Experts: Empower homeland office

The Office of Homeland Security needs more discretionary spending and authority -- including coordination with state and local governments -- several current and former government officials said at a conference this week.

The office was among the topics discussed during the Homeland Defense and Crisis Management conference, co-sponsored by E-Gov and the National Defense Industrial Association, in Washington, D.C., Dec. 18. (E-Gov is owned by 101 Communications LLC, which also owns Federal Computer Week.)

Stephen Ryan, former general counsel to the Senate Governmental Affairs Committee and now an attorney in private practice, said the government has to decide under what model the White House Office of Homeland Security, headed by former Pennsylvania Gov. Tom Ridge, should operate.

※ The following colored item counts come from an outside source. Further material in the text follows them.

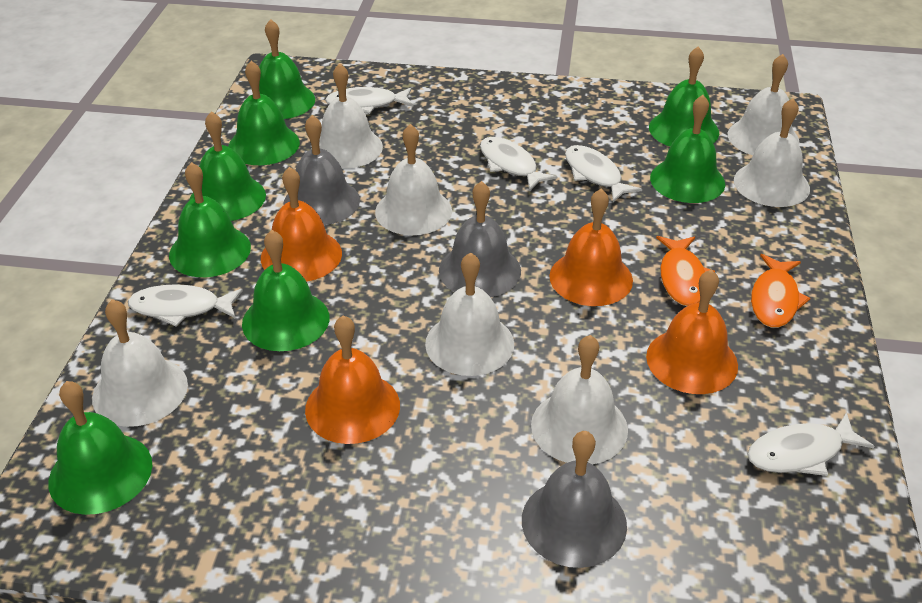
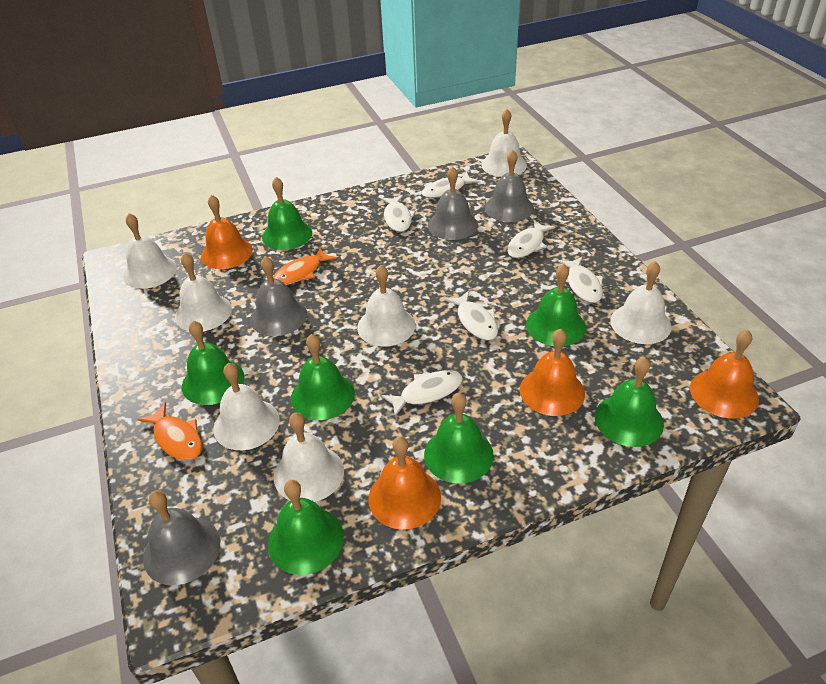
green bell: [48,381,152,515] [169,162,251,277] [190,111,266,221] [228,61,300,165] [242,230,329,351] [252,19,315,119] [649,47,719,146] [650,95,725,203] = 8 -> [182,321,245,405] [262,177,312,250] [268,480,344,575] [291,334,355,420] [424,393,494,483] [526,264,586,346] [595,357,664,447] = 7
grey bell: [284,115,360,225] [439,181,521,297] [522,431,627,568] = 3 -> [143,490,220,585] [250,256,307,336] [428,166,478,240] [485,150,534,222] = 4
white fish: [128,284,243,326] [325,87,414,114] [480,137,557,191] [565,145,642,202] [747,412,875,476] = 5 -> [381,195,416,232] [381,370,463,417] [422,171,480,198] [445,291,498,340] [507,219,555,258] [558,256,603,303] = 6

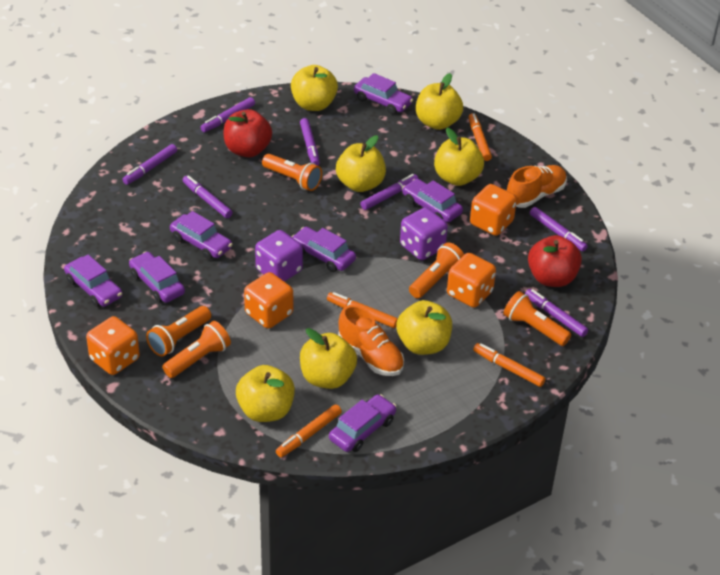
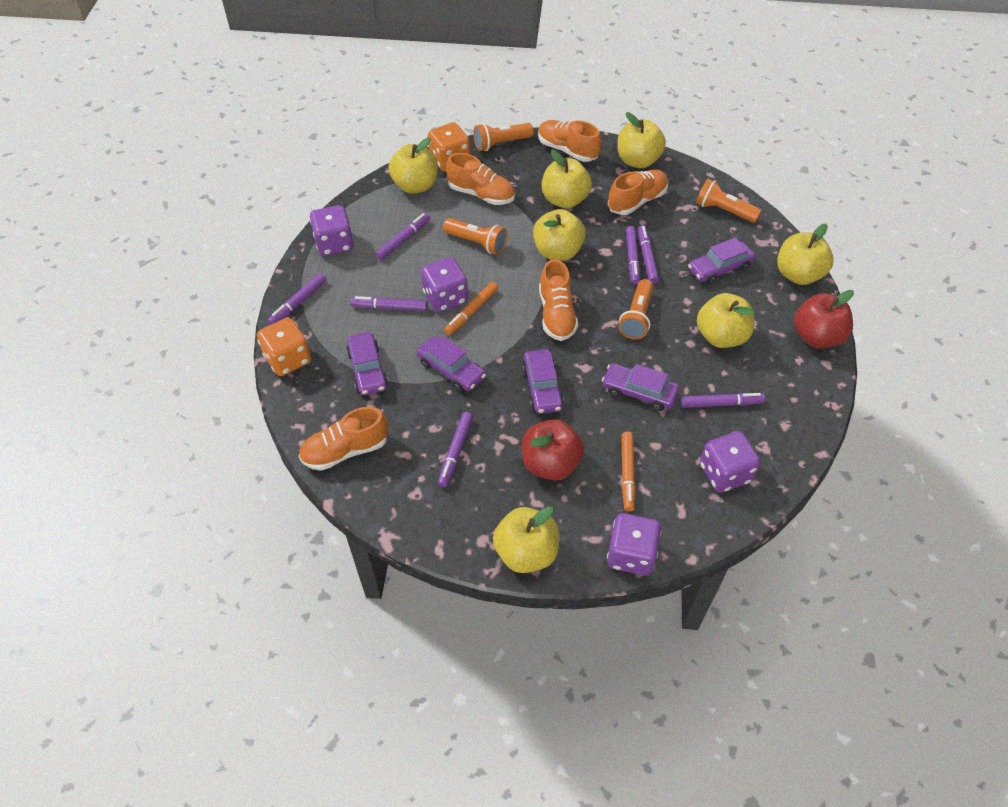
orange dice: [86,316,140,375] [244,272,293,329] [447,253,496,308] [470,184,517,236] = 4 -> [257,318,311,376] [428,122,470,172] = 2
orange flashlight: [146,306,211,357] [162,321,231,378] [262,154,322,191] [409,242,464,298] [504,291,571,346] = 5 -> [443,218,508,255] [473,123,534,151] [618,279,654,339] [696,179,762,223] = 4
orange marker: [276,404,342,457] [327,292,398,328] [469,113,492,161] [473,343,546,387] = 4 -> [444,282,498,335] [621,432,636,512] = 2
orange shoe: [338,305,404,376] [507,165,567,208] = 2 -> [299,407,389,471] [446,153,515,205] [538,120,601,162] [539,259,578,341] [608,169,668,215] = 5
purple car: [64,255,122,307] [129,251,185,303] [170,211,233,260] [292,227,356,272] [329,394,397,452] [354,73,413,114] [402,179,463,222] = 7 -> [346,332,388,395] [417,335,486,392] [522,349,564,414] [602,364,679,411] [688,237,755,284] = 5
purple dice: [255,230,303,282] [400,207,448,260] = 2 -> [310,205,354,256] [421,257,468,312] [607,513,662,576] [700,431,760,493] = 4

He said Congress has to pass legislation providing the office, which was created by an executive order from President Bush, with more discretionary spending and veto authority over agency appropriations relating to homeland security. Ryan said that the office should be an "opening gambit" for a larger reorganization of some aspects of the federal government.

The power of the Office of Homeland Security ( appears to parallel the Office of the National Drug Control Policy, which can validate agency budgets relating to drug control policies and programs but cannot re-allocate resources, said Raymond Geoffroy, who heads the security and law enforcement branch of the operations division in the Marine Corps' Plans, Policies and Operations Department.

He said Ridge's office needs budgeting authority and oversight in order to provide a unified and coordinated approach among federal agencies involved in homeland security. Ridge previously said that his office is developing a multiyear budget cutting plan across all federal agencies and has pledged to cooperate with and assist state and local governments.

Mary Schiavo, former U.S. Transportation Department inspector general and now an aviation disaster attorney in private practice, said coordination among federal agencies as well as state and local efforts should become a function of Ridge's office "in a yet-unknown grant of power to be able to do that because it doesn't exist right now."

There were also greater calls for information sharing and coordination among the federal, state, and local governments as well as between the public and private sectors for protecting critical infrastructures, such as transportation systems and the electrical power grid.

George Foresman, deputy state coordinator for the Virginia Department of Emergency Management (, said the federal government has to fully engage the state and local governments as equal partners in the fight against terrorism and assist them technologically and financially. "The nature of this nation's preparedness for terrorism is an ad hoc approach," he said.